There was no claim of responsibility.
The United Nations has warned of a long-term humanitarian crisis and called for massive aid for nearly 1.7 million people displaced by the offensive and about 555,000 people forced from their homes by earlier fighting in the region.
“The scale of this displacement is extraordinary in terms of size and speed and has caused incredible suffering,” said Martin Mogwanja, the acting U.N. humanitarian coordinator, in launching the “flash appeal.”
“We require a total $543 million assistance until the end of December this year,” Mogwanja told diplomats and reporters.
The appeal came a day after donors promised $224 million, including $110 million from the United States.
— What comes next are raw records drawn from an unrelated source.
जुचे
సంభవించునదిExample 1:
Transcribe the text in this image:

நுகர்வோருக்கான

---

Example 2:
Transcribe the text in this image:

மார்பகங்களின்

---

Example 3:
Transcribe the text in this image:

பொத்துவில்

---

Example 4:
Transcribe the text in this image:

The government has warned the militants could exploit a failure to help.
The United States, which sees Pakistan as vital to its plan to defeat al Qaeda and bring stability in Afghanistan, has applauded Pakistani resolve to fight what some U.S. leaders have called an “existential threat” to the country.
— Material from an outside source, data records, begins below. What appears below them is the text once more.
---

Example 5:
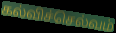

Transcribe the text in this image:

கல்விச்செல்வம்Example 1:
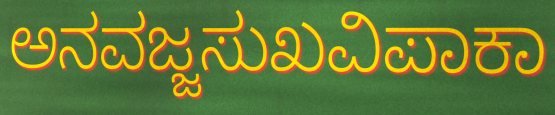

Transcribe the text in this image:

ಅನವಜ್ಜಸುಖವಿಪಾಕಾ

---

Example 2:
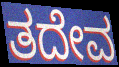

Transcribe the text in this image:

ತದೇವ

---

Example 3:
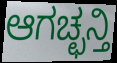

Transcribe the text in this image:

ಆಗಚ್ಛನ್ತಿ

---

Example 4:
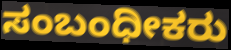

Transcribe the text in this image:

ಸಂಬಂಧೀಕರು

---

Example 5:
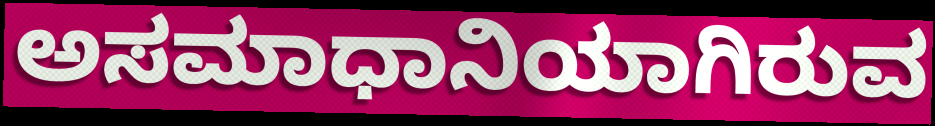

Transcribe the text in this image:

Even if the Pakistani military defeats the Taliban quickly and people can go home soon, they will need help for months because their crops are rotting in the fields, aid officials say.
Pakistan could face greater turmoil in the months ahead.
U.S. Joint Chiefs of Staff Admiral Mike Mullen said on Thursday a U.S. military offensive in southern Afghanistan could push Taliban fighters into Pakistan.
The United States is pouring thousands of extra troops into Afghanistan this year to try to reverse gains by a resurgent Taliban, particularly in its southern heartland.
About 15,000 members of the security forces are fighting between 4,000 and 5,000 militants in Swat, the military says.
Pakistan says more than 1,000 militants and more than 50 soldiers have been killed in the fighting. There has been no independent confirmation of the estimate of militant casualties.
The government has the backing of most politicians and many members of the public for the offensive but that support could quickly disappear if many civilians are killed or if the displaced languish in misery.
In a sign of growing hostility toward the Taliban, villagers in two northwestern districts were raising militias, or lashkars, to try to expel the gunmen, officials said.
“They are resolutely defending against the advance of the Taliban. That is the silver lining that I can see,” Major-General Sajjad Ghani, who is leading the offensive in the upper part of Swat, told a small group of visiting journalists.
Provincial assembly member Jafar Shah said a clash had erupted on Thursday between Taliban and villagers in the Kalam region to the north of Swat and several people on both sides were wounded or killed.
Villagers had taken the same stand in parts of Lower Dir, to the west of Swat, and the Taliban had pulled out of some areas, a provincial official said.
In Swat, soldiers advancing from three directions battled militants in several places. The military said late on Friday 17 militants and three soldiers were killed in heavy exchanges of fire in the previous 24 hours.
The head of the government relief operation, Lieutenant General Nadeem Ahmed, said on Thursday up to 200,000 civilians were stranded in the valley and authorities might have to drop food to them from the air.
President Asif Ali Zardari has said that after Swat, the army would move against militants in Waziristan.